This is a tribute to simple Italian cooking. Pasta and tomato sauce, nothing else. But what about the balls I see in the picture, you think. Those are optional. They’re really good, but this pasta al pomodoro will hold its own without them.
I had this recipe and blog ready a few weeks ago. But then I visited Sicily with my mother and I realized I did it all wrong. My recipe was simple, but not simple enough while at the same too hurried. I had a lot of pasta al pomodoro e basilico there and each one was just delicious. Not too many ingredients, just damn good tomatoes and some patience. Because when talking with the Sicilians I realized even more, good food should not be rushed.
Italian superstars in the making
I love how Italian food just makes a star out of simple, high quality ingredients. For instance, when I visited Rome a few years ago and I tried fried artichokes. Or when I went to top chef Locatelli‘s restaurant in Londen with my mother last year (we take a trip on her birthday every year) and had a superb pea risotto with fresh grated truffle.
6 ingredient tomato sauce
I got plenty more examples, but the best is just plain and simple Italian pasta with tomato sauce. I used to make a bolognese type sauce and chucked in everything I could find. Probably because my father used to own a French restaurant and the French are considerably less minimalistic in their cooking. After I stopped eating meat I had to learn to cook al over and I since came to prefer a more simple approach.
Meat eater senza carne
I still consider myself a meat eater even though I became a vegan 2 years ago and stopped eating meat a few years before that. I have three good reasons to be vegan and taste is not one of them. That’s why I veganize (and improve) a lot of dishes I used to make when I still ate meat. I also think it helps to introduce people to vegan dishes to make it look like something they recognize.

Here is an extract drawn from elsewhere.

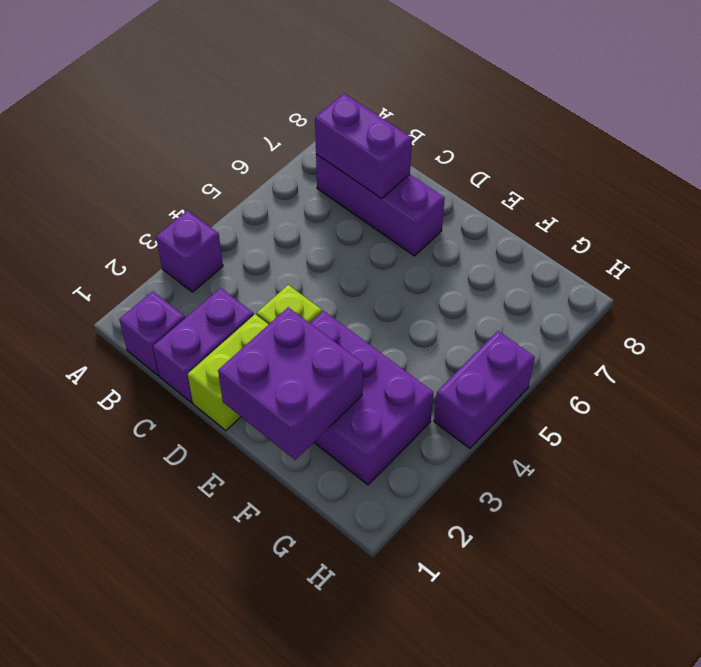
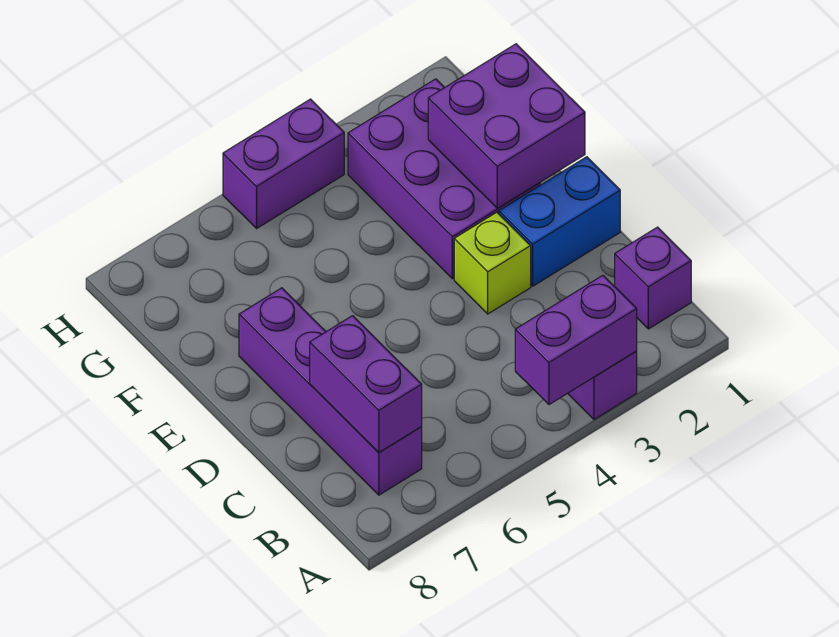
purple brick B7:D7 level 1 -> purple brick B7:E7 level 1
purple brick C1:C2 level 1 -> purple brick A3:A4 level 2
lime brick D1:D2 level 1 -> blue brick D1:D2 level 1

That being said. I really like how Vegan Animal and Squatcilla explained in their vlog (in Dutch, subtitles available) how meat substitutes don’t necessarily look like meat because meat in itself is not naturally ball, burger or hotdog shaped.

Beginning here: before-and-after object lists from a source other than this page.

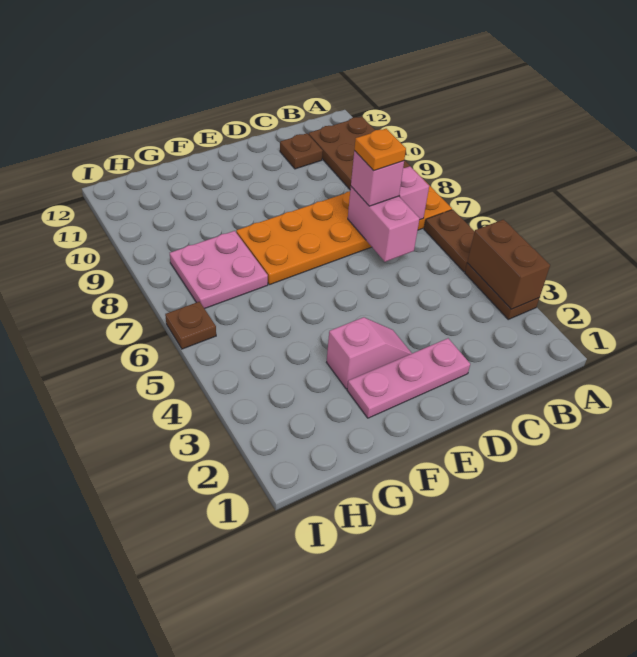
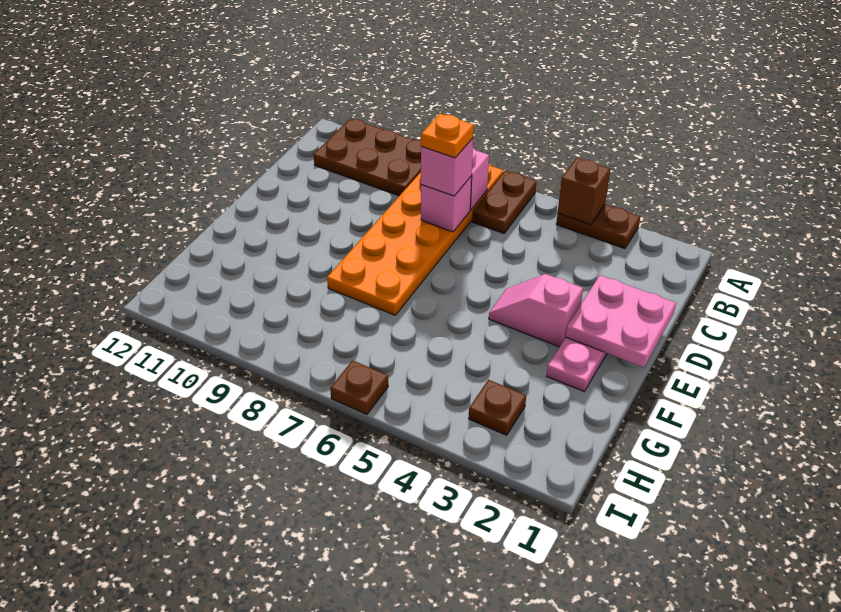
brown brick A3:A4 level 2 -> brown brick A4 level 2
brown plate A5:A6 level 1 -> brown plate A6:B6 level 1
pink brick C6:C7 level 2 -> pink brick C7 level 2
brown plate C11 level 1 -> brown plate H3 level 1
pink slope E3:F3 level 1 top F -> pink slope E3:E4 level 1 top 3
pink plate G7:H8 level 1 -> pink plate D1:E2 level 2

I’m going to continue to make simple dishes. I’m also going to continue to make meat (and fish!) substitutes and I’ll try to make to those as simple as possible too. Got any requests? Let me know!
Pasta al Pomodoro e Basilio (and no-meatballs)

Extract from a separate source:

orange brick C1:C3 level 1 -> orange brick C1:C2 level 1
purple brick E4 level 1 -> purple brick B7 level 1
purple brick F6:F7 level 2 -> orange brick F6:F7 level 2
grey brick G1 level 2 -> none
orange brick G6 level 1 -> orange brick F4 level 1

Italian cooking is absolutely delicious in its simplicity. Just don't rush it. The additional no-meatballs are a great bonus, but you can skip them if you want and eat your pasta al pomodoro straight up.
Pasta + Tomato Sauce
- 1 packet spaghetti Or pasta. About 250 g.
- 1 onion A small one
- 1 tbsp mild olive oil
- 2 cans peeled tomatoes 800 g total
- 1/2 tsp maple syrup Or 1 tsp sugar
- 3 stems fresh basil Hold the leaves for garnish
- 1/2 tbsp red wine vinegar
- 1 can black beans Rinsed and leaked
- 1 clove garlic
- 1 onion Medium size
- 2 tbsp oats
- 4 tbsp bread crumbs + extra for rolling the balls
- 3 to 4 tbsp mild olive oil For frying
Pasta + Tomato Sauce
Cook the pasta. Rinse briefly with cold water and add some olive oil if you like.
Peel the onion and chop it into tiny bits. Heat the olive oil in a sauce pan and soften the onion for at least 5 minutes at low to medium heat. The onion has to be soft but not burnt. Pick the leaves of the basil stems and cut up the stems. Add the tomatoes, vinegar, syrup and basil stems.
Reduce the heat and let it simmer uncovered for 40 - 45 minutes while stirring occasionally. The sauce has to be properly thickened. Tear up the basil leaves and add them to the sauce, maybe with a drizzle of extra virgin olive oil if you like.
Peel the onion and garlic. Add them with all the other ingredients for the balls to a kitchen processor or high speed blender and pulse until it turns into doughy substance. Add more bread crumbs if the mixture is too wet to make balls.
Roll 1,5 inch (3 cm) balls and roll them through some extra bread crumbs.
Heat the olive oil in a frying pan and fry the balls while stirring in about 5 to 10 minutes.